**Exercise goal:**
Check each line of the records below and collect those holding "level".

**Records to process:**

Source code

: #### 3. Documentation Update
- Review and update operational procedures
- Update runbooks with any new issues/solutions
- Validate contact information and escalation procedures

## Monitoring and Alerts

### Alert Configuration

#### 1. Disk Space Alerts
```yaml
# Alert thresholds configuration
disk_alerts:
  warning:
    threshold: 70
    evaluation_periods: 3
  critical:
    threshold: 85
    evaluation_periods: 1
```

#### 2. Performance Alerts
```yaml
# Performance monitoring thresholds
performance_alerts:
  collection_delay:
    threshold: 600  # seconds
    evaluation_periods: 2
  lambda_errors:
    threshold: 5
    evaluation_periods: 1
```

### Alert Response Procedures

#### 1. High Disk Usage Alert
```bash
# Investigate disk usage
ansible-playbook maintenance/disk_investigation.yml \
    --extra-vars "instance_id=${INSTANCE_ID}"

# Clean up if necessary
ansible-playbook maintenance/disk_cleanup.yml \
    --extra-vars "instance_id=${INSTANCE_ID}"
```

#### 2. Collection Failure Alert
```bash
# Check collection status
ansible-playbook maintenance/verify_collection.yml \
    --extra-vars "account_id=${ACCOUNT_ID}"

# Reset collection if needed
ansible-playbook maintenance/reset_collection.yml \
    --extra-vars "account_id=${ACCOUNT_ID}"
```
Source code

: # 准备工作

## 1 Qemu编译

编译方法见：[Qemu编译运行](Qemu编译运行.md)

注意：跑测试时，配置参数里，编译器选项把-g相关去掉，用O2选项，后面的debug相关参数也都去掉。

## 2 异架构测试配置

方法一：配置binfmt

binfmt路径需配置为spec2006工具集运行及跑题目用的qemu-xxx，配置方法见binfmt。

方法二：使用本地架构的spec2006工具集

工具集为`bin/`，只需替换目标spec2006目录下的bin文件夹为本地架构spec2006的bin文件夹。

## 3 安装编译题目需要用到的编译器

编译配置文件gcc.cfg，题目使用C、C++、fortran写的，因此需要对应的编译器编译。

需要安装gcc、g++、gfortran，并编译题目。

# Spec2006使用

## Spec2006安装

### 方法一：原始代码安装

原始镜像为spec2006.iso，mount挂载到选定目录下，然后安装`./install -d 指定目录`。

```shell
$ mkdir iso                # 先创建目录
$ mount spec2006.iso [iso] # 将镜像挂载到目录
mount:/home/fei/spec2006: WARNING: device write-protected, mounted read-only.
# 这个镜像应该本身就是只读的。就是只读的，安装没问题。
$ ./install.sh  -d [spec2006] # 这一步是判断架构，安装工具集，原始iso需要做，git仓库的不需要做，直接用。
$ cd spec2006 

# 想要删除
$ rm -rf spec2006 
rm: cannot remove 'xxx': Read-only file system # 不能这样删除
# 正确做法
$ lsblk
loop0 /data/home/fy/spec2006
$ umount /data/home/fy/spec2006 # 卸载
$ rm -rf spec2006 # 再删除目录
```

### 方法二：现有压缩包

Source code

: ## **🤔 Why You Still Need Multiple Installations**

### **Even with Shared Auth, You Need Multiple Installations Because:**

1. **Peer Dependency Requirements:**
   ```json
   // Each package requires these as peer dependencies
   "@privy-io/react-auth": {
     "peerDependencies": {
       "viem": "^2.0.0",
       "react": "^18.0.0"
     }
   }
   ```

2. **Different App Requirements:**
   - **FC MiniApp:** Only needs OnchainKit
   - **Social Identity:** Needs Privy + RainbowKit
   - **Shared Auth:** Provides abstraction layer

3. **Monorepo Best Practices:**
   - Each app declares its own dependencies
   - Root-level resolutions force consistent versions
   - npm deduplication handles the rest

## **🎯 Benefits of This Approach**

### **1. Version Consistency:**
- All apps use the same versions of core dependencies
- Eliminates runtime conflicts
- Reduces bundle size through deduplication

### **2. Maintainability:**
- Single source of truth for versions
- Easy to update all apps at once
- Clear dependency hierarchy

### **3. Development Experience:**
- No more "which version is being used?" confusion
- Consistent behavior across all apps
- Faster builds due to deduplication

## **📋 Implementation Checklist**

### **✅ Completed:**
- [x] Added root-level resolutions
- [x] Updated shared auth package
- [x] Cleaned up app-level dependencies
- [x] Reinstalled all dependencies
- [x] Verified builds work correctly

**Answer:**
   - Root-level resolutions force consistent versions
- [x] Added root-level resolutions
- [x] Cleaned up app-level dependencies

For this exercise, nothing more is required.